Wenn du durch Wasser gehst, will ich bei dir sein,
und wenn du durch Ströme gehst, sollen sie dich nicht ersäufen.
Wenn du ins Feuer gehst, wirst du nicht brennen,
und die Flamme wird dich nicht versengen.
Denn ich bin der HERR, dein Gott,
der Heilige Israels, dein Heiland.
Du bist teuer in meinen Augen und herrlich
Ich habe dich lieb.
So fürchte dich nun nicht, denn ich bin bei dir.

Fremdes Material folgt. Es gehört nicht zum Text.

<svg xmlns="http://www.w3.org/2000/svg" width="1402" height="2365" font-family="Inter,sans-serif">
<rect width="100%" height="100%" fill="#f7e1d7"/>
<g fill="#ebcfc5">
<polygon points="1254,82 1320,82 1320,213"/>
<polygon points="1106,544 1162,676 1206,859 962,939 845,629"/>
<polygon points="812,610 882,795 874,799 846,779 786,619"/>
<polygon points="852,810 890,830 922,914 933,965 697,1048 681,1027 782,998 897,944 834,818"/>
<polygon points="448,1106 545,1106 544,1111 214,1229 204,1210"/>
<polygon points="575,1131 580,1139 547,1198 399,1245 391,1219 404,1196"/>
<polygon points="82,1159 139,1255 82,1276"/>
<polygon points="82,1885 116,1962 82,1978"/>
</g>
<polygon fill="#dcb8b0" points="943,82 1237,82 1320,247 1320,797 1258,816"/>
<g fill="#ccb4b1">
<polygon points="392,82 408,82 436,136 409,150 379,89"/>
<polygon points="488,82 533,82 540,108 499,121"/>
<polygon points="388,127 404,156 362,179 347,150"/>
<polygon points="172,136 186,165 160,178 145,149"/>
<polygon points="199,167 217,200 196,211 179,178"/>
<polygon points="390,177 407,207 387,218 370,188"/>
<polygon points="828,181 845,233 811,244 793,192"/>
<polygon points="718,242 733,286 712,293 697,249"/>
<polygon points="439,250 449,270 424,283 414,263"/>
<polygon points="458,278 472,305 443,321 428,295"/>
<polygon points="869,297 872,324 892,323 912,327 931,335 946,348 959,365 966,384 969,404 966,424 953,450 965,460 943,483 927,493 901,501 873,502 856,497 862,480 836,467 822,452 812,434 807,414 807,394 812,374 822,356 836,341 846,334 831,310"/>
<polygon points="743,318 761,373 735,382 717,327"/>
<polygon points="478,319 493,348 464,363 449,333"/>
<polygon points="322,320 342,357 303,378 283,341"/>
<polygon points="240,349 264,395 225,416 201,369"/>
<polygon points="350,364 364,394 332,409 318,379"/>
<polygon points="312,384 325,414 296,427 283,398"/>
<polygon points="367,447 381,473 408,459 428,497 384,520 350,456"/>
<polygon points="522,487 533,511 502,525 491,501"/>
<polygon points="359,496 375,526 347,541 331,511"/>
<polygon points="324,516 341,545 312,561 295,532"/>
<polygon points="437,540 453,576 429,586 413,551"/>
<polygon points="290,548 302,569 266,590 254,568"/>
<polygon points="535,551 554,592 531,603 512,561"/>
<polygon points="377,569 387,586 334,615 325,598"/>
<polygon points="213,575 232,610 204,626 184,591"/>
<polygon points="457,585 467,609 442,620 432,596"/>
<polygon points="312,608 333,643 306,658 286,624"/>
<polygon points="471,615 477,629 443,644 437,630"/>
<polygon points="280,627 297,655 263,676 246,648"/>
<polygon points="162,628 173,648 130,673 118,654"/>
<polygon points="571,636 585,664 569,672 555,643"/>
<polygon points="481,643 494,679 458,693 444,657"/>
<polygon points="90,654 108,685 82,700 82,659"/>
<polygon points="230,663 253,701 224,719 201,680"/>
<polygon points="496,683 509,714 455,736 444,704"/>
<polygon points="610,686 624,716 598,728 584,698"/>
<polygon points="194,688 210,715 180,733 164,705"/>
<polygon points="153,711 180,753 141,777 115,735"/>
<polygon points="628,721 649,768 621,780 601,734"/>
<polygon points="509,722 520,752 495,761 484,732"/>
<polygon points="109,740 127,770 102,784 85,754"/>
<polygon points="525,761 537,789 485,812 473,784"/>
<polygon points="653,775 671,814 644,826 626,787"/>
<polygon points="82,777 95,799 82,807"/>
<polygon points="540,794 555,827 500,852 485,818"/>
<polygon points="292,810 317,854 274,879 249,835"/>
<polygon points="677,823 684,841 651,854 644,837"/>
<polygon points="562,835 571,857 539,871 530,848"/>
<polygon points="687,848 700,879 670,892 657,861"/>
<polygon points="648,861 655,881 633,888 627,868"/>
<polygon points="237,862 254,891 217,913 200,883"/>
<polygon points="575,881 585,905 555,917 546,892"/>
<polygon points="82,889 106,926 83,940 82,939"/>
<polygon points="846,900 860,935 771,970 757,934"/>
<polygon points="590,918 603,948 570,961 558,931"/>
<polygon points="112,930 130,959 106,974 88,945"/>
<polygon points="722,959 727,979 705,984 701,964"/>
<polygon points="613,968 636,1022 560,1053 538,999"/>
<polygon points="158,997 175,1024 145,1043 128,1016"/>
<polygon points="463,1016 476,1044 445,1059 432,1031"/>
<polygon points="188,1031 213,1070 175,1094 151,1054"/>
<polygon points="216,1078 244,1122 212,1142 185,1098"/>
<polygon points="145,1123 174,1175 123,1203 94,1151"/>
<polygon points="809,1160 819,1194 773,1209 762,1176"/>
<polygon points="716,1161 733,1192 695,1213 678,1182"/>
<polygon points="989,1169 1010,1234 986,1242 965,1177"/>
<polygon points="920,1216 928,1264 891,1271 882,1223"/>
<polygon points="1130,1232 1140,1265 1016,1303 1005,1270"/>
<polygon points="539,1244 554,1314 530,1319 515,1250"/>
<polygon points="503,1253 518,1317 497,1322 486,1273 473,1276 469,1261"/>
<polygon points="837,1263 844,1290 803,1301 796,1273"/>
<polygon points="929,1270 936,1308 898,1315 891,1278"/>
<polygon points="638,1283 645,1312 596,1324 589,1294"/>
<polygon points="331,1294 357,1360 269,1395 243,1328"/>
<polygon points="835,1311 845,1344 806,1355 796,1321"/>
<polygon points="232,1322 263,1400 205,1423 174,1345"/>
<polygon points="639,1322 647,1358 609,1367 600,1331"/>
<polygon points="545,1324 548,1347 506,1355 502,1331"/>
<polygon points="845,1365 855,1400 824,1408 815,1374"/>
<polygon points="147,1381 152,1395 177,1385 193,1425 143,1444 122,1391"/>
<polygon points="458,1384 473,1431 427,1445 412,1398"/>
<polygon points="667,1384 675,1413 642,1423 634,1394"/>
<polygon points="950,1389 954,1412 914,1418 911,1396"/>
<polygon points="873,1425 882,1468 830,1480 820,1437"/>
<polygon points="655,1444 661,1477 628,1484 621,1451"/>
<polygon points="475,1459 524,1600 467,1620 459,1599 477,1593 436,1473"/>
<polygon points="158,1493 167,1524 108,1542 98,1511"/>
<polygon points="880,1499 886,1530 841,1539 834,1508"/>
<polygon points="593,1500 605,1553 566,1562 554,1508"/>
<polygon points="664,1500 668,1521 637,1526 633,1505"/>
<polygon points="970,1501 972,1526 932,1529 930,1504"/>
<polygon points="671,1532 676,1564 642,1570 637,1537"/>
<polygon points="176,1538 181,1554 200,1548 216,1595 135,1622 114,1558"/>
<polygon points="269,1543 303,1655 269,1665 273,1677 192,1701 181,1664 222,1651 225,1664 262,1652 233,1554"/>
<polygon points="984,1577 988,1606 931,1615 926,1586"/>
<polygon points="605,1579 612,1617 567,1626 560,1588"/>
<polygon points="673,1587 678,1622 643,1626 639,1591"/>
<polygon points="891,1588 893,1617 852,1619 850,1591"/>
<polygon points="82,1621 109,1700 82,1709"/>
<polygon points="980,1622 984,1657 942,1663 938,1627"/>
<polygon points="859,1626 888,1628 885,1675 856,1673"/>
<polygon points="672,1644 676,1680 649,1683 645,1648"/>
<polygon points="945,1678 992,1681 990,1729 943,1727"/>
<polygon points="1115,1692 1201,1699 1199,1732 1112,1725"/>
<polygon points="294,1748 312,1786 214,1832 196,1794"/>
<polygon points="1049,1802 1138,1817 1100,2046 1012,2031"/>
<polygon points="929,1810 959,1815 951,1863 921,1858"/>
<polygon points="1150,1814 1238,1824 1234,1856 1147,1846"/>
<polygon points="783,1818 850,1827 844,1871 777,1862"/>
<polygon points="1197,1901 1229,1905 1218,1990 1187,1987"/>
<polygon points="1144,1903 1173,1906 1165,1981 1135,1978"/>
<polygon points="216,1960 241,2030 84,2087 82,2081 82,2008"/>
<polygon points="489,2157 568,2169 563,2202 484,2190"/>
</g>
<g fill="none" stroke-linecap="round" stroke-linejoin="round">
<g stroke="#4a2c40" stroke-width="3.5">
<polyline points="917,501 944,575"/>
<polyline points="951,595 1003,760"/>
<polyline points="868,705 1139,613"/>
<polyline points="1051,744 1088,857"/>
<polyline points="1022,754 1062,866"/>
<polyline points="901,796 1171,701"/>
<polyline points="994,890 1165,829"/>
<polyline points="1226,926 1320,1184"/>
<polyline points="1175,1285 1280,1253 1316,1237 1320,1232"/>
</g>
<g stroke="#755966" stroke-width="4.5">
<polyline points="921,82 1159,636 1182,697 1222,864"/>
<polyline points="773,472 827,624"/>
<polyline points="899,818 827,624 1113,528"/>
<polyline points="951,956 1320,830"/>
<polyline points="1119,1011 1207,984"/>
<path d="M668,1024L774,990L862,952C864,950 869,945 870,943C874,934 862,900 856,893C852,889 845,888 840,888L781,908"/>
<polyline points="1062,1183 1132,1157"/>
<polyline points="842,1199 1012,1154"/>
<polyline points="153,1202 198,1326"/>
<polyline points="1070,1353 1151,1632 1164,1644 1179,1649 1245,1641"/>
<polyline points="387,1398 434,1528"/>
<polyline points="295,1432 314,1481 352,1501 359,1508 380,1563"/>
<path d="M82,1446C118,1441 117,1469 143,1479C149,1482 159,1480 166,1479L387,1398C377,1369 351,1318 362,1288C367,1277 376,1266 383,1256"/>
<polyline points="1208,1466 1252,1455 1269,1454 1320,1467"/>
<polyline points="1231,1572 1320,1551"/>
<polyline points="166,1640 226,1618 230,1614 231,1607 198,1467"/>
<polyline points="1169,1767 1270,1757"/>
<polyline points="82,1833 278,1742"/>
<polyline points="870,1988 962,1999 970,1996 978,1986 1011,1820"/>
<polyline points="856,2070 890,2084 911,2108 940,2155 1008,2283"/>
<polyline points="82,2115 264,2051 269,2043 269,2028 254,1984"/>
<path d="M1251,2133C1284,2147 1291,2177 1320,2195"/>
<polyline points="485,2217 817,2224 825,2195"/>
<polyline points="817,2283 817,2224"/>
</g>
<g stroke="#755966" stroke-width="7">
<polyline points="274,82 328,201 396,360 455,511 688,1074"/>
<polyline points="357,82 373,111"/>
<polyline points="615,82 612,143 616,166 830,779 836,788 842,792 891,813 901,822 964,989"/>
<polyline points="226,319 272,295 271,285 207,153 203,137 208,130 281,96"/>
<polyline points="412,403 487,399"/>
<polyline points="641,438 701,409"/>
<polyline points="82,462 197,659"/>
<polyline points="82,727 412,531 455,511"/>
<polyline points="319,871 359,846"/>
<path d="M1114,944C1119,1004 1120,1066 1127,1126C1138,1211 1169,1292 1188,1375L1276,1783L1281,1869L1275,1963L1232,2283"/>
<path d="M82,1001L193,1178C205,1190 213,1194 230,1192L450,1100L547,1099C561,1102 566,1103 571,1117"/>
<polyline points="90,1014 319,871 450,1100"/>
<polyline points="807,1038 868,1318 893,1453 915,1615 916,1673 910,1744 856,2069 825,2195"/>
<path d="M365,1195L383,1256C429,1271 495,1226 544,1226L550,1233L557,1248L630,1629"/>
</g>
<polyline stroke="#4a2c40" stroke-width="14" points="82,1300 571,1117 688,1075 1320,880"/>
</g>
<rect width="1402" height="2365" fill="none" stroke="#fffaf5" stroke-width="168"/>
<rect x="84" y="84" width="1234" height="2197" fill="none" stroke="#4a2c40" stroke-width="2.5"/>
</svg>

Die biblische Geschichte aus Johannes 20:
Maria stand draußen vor dem Grab Jesu; sie weinte. Und während sie weinte, beugte sie sich vor, um ins Grab hineinzuschauen. Da sah sie an der Stelle, wo der Leib Jesu gelegen hatte, zwei Engel in weißen Gewändern sitzen, den einen am Kopfende und den anderen am Fußende.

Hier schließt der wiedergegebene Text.